Painted in 2013, Goods and Services Triptych is late Hammond, when his imagery had become courtly and magical. It’s set in a liminal space, part cave, part architecture; part nature, part culture; neither inside nor out. It’s framed by tree-columns aligned with the sides of the canvas panels. At their bases, they spread their roots; at their capitals, they sprout branches. Is it a single scene or a comic strip to be read from left to right? Most of the bird-people are in profile, suggesting heraldry. They come across as courtiers or angels, involved in cultish rituals. What are the three large figures in the centre panel up to? Are two of them getting married or forging an oath, with the third witnessing or presiding? They all wear dresses, but are they male or female? There’s the suggestion of a colour-coded and scalar pecking order, but the upshot isn’t clear. When a large bird bears a small bird in its hand, does that mean the small one has less status or more? Perspective is ambiguous—no help—nothing lines up. And what’s in those urns? Are they canopic jars or treasure pots? Are they full or empty? Why is there a horse in one corner and a pterodactyl flying overhead? And why is it the painting drenched in dribbles, like it began raining before the paint dried?
The work suggests a mythological mishmashy elsewhere and elsewhen, an escapist fantasy—but there’s a twist. It’s the title. Goods and Services can only refer to New Zealand’s Goods and Services Tax, created in 1986 as part of the raft of neoliberal economic reforms known as Rogernomics. To kiwis at the time, then attuned only to income taxes, it seemed a curious and cryptic imposition, but it’s become second nature.
Hammond is no stranger to GST. Back in 1994, he made a work called GST (a.k.a. GST on Tea Towels). It consisted of three ragged pieces of raw unstretched canvas, each featuring one of the letters from the title rendered in black paint. There was a blocky comic 3D letter G, and two figured initials that could have come from either an old illuminated manuscript or a tattooist’s catalogue. The S was a snake form with bird heads at either end, bisected by a leaf (suggesting a dollar sign perhaps); the T took the form of a bird-person hanging from a tree (recalling the crucified Christ). What was Hammond getting at? Was he putting a bogan-medieval spin on this touchy subject? Was he implying that GST was not part of a modern or civilised future, perhaps even ushering in a new dark age? As usual, his point wasn’t so clear.

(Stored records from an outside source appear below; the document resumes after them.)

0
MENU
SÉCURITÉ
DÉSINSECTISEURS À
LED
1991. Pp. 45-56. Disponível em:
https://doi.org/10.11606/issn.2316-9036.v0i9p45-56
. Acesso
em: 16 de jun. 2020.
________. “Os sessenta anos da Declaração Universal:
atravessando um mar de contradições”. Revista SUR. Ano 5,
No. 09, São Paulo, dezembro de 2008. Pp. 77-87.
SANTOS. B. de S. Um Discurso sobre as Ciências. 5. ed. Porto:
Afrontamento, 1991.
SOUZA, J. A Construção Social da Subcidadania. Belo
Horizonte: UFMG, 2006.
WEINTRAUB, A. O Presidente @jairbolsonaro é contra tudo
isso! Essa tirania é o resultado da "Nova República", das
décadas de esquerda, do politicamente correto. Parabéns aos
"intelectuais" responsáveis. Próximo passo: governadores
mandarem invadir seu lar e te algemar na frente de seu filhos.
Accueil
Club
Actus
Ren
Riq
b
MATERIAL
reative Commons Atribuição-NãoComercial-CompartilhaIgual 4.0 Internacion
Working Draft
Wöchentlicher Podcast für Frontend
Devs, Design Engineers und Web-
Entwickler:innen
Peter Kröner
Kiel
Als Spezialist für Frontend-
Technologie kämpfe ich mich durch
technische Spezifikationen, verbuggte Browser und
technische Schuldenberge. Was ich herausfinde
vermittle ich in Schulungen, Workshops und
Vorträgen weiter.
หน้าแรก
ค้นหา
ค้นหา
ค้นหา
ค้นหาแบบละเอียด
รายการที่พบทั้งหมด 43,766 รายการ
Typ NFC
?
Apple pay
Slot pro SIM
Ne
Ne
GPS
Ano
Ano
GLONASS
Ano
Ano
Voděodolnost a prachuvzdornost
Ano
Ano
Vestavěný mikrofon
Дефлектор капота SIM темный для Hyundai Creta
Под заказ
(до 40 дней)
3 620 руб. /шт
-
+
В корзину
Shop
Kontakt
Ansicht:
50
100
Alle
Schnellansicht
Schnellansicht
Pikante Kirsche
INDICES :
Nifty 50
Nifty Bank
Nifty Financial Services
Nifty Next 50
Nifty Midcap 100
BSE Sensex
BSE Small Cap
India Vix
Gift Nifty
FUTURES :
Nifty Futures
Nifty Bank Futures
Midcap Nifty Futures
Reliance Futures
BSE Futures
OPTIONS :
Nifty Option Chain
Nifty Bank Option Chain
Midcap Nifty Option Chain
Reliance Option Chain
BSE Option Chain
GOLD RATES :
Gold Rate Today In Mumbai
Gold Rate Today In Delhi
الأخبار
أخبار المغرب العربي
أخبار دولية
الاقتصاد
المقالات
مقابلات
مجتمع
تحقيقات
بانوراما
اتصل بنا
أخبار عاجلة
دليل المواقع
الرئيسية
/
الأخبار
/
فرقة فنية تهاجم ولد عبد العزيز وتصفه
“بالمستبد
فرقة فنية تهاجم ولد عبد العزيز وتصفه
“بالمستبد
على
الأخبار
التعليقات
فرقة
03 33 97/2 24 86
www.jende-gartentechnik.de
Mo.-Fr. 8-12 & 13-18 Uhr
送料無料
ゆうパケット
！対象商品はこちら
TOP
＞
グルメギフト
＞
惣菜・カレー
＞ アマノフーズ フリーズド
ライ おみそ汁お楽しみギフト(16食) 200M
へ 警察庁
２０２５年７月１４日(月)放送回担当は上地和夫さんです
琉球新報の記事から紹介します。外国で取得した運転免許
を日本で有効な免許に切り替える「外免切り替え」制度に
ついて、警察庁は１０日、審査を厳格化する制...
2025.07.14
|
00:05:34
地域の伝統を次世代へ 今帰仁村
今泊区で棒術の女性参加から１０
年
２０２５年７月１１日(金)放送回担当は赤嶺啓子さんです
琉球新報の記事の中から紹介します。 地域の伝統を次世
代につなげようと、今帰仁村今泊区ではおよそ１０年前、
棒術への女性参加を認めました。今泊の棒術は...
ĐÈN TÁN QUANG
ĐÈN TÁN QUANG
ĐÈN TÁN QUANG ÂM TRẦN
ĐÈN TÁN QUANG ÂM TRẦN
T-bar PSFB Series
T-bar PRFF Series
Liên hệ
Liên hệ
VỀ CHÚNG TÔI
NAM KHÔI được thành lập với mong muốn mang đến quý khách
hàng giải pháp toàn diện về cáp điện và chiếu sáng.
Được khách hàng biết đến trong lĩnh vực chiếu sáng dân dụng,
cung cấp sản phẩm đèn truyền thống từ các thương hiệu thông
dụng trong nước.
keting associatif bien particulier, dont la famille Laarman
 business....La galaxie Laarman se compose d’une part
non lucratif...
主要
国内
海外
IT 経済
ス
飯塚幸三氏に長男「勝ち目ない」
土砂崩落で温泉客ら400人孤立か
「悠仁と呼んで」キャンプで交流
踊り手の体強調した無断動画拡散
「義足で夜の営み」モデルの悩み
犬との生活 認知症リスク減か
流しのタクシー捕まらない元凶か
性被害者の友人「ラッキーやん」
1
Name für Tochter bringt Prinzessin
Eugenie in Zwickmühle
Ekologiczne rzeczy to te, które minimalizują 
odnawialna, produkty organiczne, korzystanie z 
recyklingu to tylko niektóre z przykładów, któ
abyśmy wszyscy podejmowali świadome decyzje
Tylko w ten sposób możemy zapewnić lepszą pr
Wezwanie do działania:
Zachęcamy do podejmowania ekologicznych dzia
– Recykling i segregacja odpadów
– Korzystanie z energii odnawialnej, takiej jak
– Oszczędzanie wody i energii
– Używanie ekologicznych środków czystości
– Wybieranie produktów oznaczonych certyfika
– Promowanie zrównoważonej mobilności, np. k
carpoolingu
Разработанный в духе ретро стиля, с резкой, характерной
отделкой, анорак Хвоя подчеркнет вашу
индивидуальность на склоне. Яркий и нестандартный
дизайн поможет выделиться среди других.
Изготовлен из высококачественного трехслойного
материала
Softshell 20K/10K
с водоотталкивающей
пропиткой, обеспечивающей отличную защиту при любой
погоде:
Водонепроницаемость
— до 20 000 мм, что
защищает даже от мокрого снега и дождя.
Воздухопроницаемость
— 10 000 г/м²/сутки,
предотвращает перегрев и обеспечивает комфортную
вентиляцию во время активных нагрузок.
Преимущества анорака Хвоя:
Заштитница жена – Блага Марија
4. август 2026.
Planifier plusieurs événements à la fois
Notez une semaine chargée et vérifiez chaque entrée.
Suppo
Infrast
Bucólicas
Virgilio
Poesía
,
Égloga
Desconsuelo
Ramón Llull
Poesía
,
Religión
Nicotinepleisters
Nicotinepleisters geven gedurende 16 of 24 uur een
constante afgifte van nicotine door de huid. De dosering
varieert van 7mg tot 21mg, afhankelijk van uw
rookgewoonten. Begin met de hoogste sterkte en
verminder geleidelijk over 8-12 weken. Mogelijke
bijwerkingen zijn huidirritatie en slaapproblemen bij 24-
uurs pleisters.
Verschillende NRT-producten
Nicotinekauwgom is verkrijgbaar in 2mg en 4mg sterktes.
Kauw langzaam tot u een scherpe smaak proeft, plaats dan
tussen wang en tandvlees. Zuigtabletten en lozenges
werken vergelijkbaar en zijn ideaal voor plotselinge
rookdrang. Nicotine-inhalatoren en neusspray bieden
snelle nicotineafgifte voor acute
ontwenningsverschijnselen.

And the upshot of Goods and Services isn’t clear either. The title is radically at odds with the picture. It reframes it, turning it on its head. Hammond shows us a magical other world, yet his title redirects us rudely back to our own, as if wanting to awaken us from a dream. How are the obscure actions of the bird-people in fanciful Hammondland linked to real life in GSTland? Is Hammond offering this apparently idyllic scene as exemplary misdirection, delightfully masking the grim reality of perpetual taxation? Is he reminding us that, even in other realms, interrelations always come down to trade and tax—that we must always render unto Caesar? Who knows the answers? But these are the questions.